The image of God also refers to the responsibilities of human beings. We are to represent God, to be God’s ambassadors among the creation and other creatures. This specific point about the image of God gets us to some particularly applicable and important concepts that impact our everyday witness. To be responsible, for the Christian, means to fulfill one’s obligation to love God and to love neighbor. Recognizing the image of God in others goes a long way in alleviating some of our significant social ills today. We are to relate to our neighbors not as “things,” or “it” but as living, breathing people worth our time and service. There is, however, one big hitch called sin. Sin has corrupted our files. While sin has marred the image of God in us, it has not destroyed the image.

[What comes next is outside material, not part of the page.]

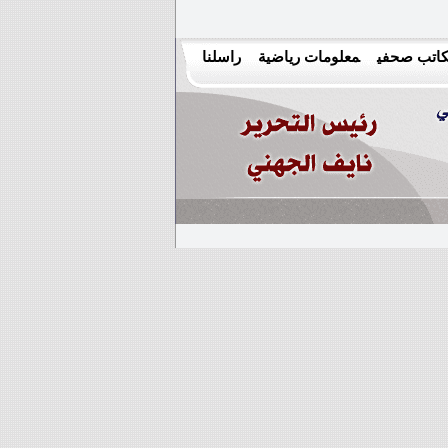
اتب صحفي
معلومات رياضية
راسلنا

We do however need help!

But there’s the rub. Some persons today have been so affected by sin that they simply neither recognize the image of God in others nor perceive of any use to be freed from their slavery to sin. We have some of the ancient Greek philosophers to thank for much of this. Without getting too technical, teachers such as Plato, Aristotle, and the Stoics basically taught that mind and body were separate. The rational, self-transcendent mind therefore was considered “better” than the body, with its evil impulses. In this scenario, the mind is at war with the body, and there is no solution except to equate one’s mind with God (or a god) and to try and think oneself to a better life. The Greeks also had no frame of reference for an afterlife and were vexed by both the brevity of life, the ills of the body, and the impossibility of escaping death.

It doesn’t take a rocket scientist to see the impacts of classical thought about humankind on people around us. Why is being right or getting the most education and most money seen as the highest good today? Why is the so much violence in the streets? It really all has to do with sin. When people view their thinking as the most rational, or the most transcendent, then they equate themselves with the divine and thus act in condescending ways towards others who have not arrived at their supposed level of rationalism.

The Christian way is much different. The image of God has been deeply marred in us by our own sin. We see no dichotomy between the body, soul, mind, and strength. All of us have all sinned and fallen short of God’s glory. To understand ourselves, we must start to relate to God as we are: sinners. This means that we come to God without pretending to be God. Only faith—totally dependence and obedience in Christ—restores what has been lost due to sin.